The rusty water pump squeaked with every rise and fall of the handle, worn smooth over the years by thousands of hands. For decades, it had been a faithful supply for the families in this small Jordanian community. Mothers and their children would wait patiently for their turn at the pump, half buried in the scorching hot sand. After their long wait, the cool water was a refreshing reward.

But in recent months, the energetic flow has become less and less. The villagers had been told a year ago that their well was drying up. Today, water sputters out in a tired trickle, not even enough to fill a cup at a time.

Jordan water crisis

Since the beginning of the 2011 conflict in Syria, the small Jordanian community has become home to multitudes of fleeing Syrian families. The strain has been felt keenly by everyone as the area has absorbed the desperate needs of these families. Imagine the suffocating reality of having your water sources suspended. Suddenly the routines of drinking, bathing, cooking, and cleaning become luxuries.

No water.

This is becoming the norm for more and more areas. The influx of Syrian refugees into bordering countries has taken a devastating toll on hundreds of small communities. And without water, their situations become full-blown emergencies.

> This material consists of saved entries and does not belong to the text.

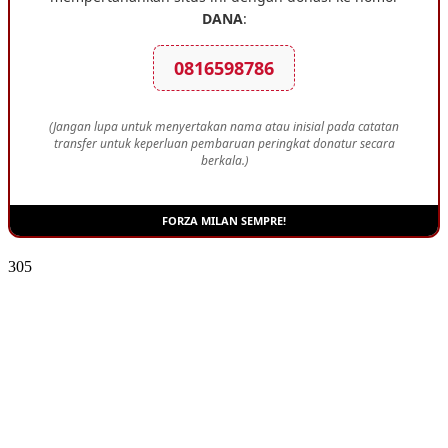
DANA
:
0816598786
(Jangan lupa untuk menyertakan nama atau inisial pada catatan
transfer untuk keperluan pembaruan peringkat donatur secara
berkala.)
FORZA MILAN SEMPRE!
305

The same is true for Syrian refugee camps. The area surrounding the Zaatari camp in Jordan is extremely arid, and water must be delivered by trucks—more than 1 million gallons of water are distributed each day in the camp.

Cleanliness is becoming more difficult as overcrowding becomes extreme. Our partner tells us preventable sicknesses are spreading. Without enough water, serious diseases are allowed to breed, costing innocent lives.

[The] lack of clean drinking water and water for household use has been causing a rise in infections and diseases.” – National partner

World Help spearheads an initiative to combat the World Water Crisis by implementing clean water projects through causelife. But the needs among Syrian refugees are complex. With poor existing water tables in many of these desert areas, water must be manually shipped in. Perhaps more than anything, these refugees need access to clean water.

Right now, our partners on the ground are distributing fresh water to families both in the Zaatari refugee camp and those living in border communities. They are supplying as much water as possible with the funding they have, but the need is so great.

Refugee camp water

Whether you’re making your morning cup of coffee, washing your car, or simply drinking a glass of water, consider those who are thirsty in the Middle East. Our desire is not to make you feel guilty, but to help you grasp the powerful reality that even our smallest efforts will make a significant difference for Syrian refugees.

May our hearts shatter for the orphans and broken families imprisoned in a world where hopelessness is the only reality. May we be the ones to extend a cup of cold water to those grieving beneath a searing desert sun. May we be the ones to respond with the promise that someone sees and cares.